I think that I was eight or nine when The Land That Time Forgot came out. I remember seeing the poster and it looked totally awesome. When I finally saw the movie, I was a very disappointed tyke. It took forever to get to Caprona and, when they finally got there, the dinosaurs were disappointing.
I seem to recall the book being pretty good.
Edgar Rice Burroughs became a best-selling novelist because he knew how to tell a story, period.
For the movie, well, they had a talented prose writer in Michael Moorcock, but there’s a reason why this is like his only screenwriting credit.

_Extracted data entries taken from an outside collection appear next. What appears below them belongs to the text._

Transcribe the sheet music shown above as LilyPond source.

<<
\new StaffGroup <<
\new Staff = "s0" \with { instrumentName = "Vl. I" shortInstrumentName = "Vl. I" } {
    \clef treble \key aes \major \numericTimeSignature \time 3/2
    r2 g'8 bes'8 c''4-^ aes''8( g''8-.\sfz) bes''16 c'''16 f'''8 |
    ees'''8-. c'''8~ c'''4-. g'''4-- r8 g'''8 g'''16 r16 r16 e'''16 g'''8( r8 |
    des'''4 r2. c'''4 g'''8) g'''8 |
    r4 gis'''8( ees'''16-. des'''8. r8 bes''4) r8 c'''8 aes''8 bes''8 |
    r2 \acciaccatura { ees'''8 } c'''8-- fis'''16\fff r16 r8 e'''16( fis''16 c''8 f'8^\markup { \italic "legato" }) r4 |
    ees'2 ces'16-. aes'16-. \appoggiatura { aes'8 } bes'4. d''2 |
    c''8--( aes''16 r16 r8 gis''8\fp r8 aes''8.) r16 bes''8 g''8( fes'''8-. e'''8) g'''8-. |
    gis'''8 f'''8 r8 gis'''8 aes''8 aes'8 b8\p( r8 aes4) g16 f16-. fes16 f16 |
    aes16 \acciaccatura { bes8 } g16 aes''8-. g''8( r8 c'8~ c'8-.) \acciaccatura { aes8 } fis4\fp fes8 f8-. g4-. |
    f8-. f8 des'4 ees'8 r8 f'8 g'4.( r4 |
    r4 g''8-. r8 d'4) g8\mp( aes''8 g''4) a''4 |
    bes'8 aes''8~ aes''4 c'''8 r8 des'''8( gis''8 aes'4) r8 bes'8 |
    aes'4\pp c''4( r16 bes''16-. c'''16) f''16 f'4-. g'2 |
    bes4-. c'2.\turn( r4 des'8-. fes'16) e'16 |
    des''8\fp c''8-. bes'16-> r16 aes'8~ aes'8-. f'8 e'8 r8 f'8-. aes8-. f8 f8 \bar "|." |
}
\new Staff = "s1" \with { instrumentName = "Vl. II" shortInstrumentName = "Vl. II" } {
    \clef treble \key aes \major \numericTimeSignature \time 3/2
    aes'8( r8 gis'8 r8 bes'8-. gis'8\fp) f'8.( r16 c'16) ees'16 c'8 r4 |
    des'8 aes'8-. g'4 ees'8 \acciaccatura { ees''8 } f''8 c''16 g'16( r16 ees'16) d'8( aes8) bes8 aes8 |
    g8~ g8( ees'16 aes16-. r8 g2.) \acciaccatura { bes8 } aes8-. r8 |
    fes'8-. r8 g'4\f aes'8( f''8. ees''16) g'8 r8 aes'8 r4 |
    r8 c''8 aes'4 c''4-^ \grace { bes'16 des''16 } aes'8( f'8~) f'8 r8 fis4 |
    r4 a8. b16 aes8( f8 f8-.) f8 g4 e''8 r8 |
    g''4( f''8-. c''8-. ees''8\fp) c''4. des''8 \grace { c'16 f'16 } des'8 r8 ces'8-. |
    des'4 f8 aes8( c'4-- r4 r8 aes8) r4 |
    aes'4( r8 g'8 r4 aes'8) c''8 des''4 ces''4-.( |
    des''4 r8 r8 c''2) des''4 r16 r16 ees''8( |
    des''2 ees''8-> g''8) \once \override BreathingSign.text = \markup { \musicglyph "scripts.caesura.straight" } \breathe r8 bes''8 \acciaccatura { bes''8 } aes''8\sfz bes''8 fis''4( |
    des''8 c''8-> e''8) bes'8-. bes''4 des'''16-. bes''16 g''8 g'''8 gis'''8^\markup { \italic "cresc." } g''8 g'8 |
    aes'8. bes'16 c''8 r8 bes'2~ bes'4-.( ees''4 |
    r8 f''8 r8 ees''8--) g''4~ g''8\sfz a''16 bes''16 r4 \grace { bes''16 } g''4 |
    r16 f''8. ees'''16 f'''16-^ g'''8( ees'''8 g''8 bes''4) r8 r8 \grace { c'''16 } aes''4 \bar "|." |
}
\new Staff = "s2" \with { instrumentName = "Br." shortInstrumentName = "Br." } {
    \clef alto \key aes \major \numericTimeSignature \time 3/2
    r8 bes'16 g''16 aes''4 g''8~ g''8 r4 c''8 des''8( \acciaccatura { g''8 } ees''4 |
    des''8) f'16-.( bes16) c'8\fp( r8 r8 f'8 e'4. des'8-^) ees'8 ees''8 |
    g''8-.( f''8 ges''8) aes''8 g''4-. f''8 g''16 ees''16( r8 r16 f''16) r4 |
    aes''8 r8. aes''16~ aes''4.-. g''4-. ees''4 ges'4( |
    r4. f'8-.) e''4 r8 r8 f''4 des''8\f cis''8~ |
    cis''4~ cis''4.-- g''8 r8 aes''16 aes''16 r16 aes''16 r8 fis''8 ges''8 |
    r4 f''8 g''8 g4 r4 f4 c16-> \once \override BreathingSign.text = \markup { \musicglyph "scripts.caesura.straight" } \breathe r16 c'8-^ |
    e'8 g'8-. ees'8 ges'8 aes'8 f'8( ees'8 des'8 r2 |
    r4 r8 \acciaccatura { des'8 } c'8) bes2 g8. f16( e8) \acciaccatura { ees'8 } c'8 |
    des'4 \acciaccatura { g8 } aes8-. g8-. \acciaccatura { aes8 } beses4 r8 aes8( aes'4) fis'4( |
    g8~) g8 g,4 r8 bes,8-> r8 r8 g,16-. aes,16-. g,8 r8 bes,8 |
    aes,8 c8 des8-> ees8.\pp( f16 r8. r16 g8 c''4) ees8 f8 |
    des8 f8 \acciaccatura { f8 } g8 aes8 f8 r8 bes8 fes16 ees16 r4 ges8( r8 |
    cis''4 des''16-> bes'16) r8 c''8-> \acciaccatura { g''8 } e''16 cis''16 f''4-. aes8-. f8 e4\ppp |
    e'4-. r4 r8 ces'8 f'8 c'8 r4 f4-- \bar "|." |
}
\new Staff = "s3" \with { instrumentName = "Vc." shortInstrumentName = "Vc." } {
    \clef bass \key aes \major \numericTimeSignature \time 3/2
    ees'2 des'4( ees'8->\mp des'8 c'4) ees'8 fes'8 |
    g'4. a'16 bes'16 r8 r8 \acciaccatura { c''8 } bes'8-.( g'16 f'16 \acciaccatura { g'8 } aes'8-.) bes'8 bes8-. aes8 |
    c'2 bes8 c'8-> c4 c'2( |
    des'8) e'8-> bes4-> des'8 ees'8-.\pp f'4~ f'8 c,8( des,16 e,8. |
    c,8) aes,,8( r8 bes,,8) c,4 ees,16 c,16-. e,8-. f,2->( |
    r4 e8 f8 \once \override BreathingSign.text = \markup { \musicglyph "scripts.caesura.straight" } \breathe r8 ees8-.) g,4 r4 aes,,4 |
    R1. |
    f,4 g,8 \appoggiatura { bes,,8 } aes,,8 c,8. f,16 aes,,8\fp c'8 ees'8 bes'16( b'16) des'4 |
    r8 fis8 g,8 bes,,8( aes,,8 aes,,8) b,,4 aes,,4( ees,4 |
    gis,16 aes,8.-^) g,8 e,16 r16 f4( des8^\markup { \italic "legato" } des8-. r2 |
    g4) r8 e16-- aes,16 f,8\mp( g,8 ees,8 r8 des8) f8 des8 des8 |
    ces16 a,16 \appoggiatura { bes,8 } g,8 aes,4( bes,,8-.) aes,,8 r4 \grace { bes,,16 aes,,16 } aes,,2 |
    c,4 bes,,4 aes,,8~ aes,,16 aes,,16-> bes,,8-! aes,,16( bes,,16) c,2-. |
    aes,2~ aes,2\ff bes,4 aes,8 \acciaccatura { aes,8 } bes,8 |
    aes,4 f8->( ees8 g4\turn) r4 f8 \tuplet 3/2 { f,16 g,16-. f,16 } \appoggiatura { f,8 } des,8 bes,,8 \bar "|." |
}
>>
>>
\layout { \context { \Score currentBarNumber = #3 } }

I’m a huge Edgar Rice Burroughs fan. Just pure letting his imagination flow with absolutely no concern about anything else, least of all real world science. I actually find his most famous creation Tarzan to be the least interesting thing he wrote, because a guy raised in the jungle who can communicate with animals is down to earth by his standards.
Burroughs was brilliant, because he was deconstructing the two-fisted hero archetype before that was even a thing.
He also predicted the Nazis two decades early in the John Carter series. It’s honestly uncanny.
If anyone is into table top RPGs, the Tales Of Arcana RPG makes liberal use of much of Burroughs’ work being in the public domain.
I was sorry the John Carter movie didn’t do well, because the Burroughs Mars stories are nutso.
Thank you so much for sending this resource. There are a lot of great ebooks available there.
I noticed it has THE KALEVALA by ELIAS LÖNNROT, which explains, of all things, the Sampo!
And people had been trying to make that movie off and on for nearly a century. Biggest anti-climax in movie history.
It sounds like, in general, his books don’t translate well as movies. I can’t not picture Doug McClure while reading The Land That Time Forgot.
I enjoyed John Carter, although I know I’m in the minority.
If anything, it’s a victim of being too faithful to the source material. The kind of sci-fi goofiness that Burroughs specialized in just can’t get any kind of sizable audience anymore.
That and so much sci-fi was ripped off from Burroughs that the movie felt like it was ripping off movies like Star Wars when it was just telling the story.
Love these two experiments greatly!
Just stumbled across McClure being an irresponsible music promoter in a great episode of CHiPs (search out the slam-dancing demo) who gets his comeuppance :
seems like a jam that Frank & Trace could have done in Moon 13
At the Earth’s Core is a film I really should enjoy. Psychic pterasaurs! Peter Cushing! The delectable Caroline Munro (aside, I was so glad to see her in Starcrash as the action hero lead instead of just standing around looking sultry; shame they dubbed her)!
Somehow it just falls a little flat. I think Peter Cushing lacking the standard Cushing “I make Chistopher Lee’s Dracula cower” vibe doesn’t help. The pacing’s not exactly great, either.
The Disney animated Tarzan was good.
I read the topic name and thought it said, “The Land That Time Forgot & Ate the Earth’s Core.” I spent the next five minutes trying to picture what kind of film could be made with that premise.
I’m thinking this is the same Michael Moorcock that wrote the song “Black Blade” for Blue Oyster Cult. A well written, well conceived song from the early eighties.